__WHAT IS REQUIRED__: Write out, from the entries below, exactly the lines that run between the lines holding "middle mcp: (693, 530)" and "pinky tip: (637, 567)", inclusive, and stop there.

__DATA SECTION__:
⁂

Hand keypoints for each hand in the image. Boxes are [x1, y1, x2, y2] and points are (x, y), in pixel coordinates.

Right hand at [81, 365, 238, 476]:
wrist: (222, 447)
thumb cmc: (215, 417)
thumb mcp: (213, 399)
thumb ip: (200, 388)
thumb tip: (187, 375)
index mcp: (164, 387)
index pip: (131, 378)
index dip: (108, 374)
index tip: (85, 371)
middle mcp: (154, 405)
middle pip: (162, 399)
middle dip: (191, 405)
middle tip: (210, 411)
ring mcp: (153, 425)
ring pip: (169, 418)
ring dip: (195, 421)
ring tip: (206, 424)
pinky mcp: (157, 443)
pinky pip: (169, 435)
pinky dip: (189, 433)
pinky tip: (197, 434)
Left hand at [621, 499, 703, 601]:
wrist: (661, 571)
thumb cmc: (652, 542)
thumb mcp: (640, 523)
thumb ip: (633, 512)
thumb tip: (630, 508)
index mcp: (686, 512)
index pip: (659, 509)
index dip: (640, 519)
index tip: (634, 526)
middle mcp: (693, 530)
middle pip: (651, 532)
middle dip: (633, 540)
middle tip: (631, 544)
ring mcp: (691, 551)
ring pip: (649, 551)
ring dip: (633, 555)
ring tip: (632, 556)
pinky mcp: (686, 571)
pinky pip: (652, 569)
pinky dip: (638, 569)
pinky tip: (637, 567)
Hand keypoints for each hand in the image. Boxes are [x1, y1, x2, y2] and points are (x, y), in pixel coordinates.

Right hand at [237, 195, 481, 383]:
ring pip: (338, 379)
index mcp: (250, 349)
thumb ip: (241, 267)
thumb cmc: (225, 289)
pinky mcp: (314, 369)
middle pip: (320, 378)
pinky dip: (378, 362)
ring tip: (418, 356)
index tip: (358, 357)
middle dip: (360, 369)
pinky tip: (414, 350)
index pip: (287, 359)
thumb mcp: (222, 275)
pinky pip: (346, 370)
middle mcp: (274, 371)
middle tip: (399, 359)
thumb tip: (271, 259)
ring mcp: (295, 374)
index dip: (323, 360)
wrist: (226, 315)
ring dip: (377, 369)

⁂

__OUTPUT BELOW__:
middle mcp: (693, 530)
middle pip: (651, 532)
middle dip: (633, 540)
middle tip: (631, 544)
ring mcp: (691, 551)
ring pip: (649, 551)
ring dip: (633, 555)
ring tip: (632, 556)
pinky mcp: (686, 571)
pinky pip: (652, 569)
pinky dip: (638, 569)
pinky tip: (637, 567)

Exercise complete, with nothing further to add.